Will antimony play a key role in energy storage?

News Analysis

14

Jun

2022

Will antimony play a key role in energy storage?

Ambri is expanding its liquid-metal battery energy storage system (ESS) capacity in Massachusett, USA. 

Ambri is expanding its liquid-metal battery energy storage system (ESS) capacity in Massachusetts as well as adding an expanded R&D lab and hosting an on-site pilot system. The facility will triple its manufacturing capacity to 200,000 battery cells per year with plans to be commissioned in 2023 and ramp up production over 2024.

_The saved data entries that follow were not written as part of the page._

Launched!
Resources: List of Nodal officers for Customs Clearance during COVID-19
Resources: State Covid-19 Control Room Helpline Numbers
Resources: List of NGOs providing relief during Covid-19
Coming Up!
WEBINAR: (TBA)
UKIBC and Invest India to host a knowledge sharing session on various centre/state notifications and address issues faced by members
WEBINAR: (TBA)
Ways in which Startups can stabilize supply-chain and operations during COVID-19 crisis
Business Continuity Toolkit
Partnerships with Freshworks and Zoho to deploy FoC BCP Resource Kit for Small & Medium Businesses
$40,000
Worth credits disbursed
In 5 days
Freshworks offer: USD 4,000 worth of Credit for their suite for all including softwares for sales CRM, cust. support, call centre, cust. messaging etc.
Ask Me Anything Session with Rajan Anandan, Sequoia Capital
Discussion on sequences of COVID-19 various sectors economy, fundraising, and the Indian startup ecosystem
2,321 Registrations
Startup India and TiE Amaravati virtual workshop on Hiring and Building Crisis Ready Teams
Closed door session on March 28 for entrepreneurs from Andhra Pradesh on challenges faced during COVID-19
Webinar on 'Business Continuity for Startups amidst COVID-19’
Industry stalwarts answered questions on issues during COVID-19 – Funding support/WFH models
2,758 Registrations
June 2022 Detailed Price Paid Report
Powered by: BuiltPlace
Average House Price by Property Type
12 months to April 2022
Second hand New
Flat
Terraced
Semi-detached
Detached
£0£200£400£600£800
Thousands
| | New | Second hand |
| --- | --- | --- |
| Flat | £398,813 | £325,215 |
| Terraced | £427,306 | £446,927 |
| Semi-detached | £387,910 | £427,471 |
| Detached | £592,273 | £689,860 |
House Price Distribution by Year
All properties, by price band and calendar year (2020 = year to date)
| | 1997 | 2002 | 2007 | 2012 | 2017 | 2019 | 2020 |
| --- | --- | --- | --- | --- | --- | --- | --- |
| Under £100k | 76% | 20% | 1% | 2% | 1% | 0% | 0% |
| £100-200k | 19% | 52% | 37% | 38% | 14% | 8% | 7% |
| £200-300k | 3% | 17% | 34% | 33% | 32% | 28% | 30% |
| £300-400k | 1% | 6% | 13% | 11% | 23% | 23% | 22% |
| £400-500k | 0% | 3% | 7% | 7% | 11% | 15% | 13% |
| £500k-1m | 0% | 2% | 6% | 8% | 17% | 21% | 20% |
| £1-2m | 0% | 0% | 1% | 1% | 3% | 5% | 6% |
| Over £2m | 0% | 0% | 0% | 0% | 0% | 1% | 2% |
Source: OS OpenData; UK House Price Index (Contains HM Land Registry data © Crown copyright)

Over 85% of antimony demand is in lead-acid batteries and flame retardants, both of which have seen substitution reduce antimony demand levels in recent years.  The decline in demand for lead-acid batteries is set to continue with the shift to low-antimony value-regulated lead-acid (VRLA) batteries and the impacts of electric vehicles on the automotive battery market.  Antimony consumption in flame retardants (largely plastics), however, has scope to return to modest growth.  The metal’s lead-hardening characteristic makes the antimony’s use critical in military applications such as armour-piercing bullets, explosives, and nuclear weapons. As a result, antimony is on the front lines of USA congressional efforts to secure strategic reserves for minerals critical to the defence-industrial supply chain.

Ambri’s ESS battery is comprised of a liquid calcium-alloy anode, a molten salt electrolyte and a cathode comprised of solid particles of antimony. While the ESS landscape evolves and battery technologies like vanadium redox and others jostle for competitiveness, Ambri’s battery adds a new growth opportunity for antimony against a generally stagnant outlook.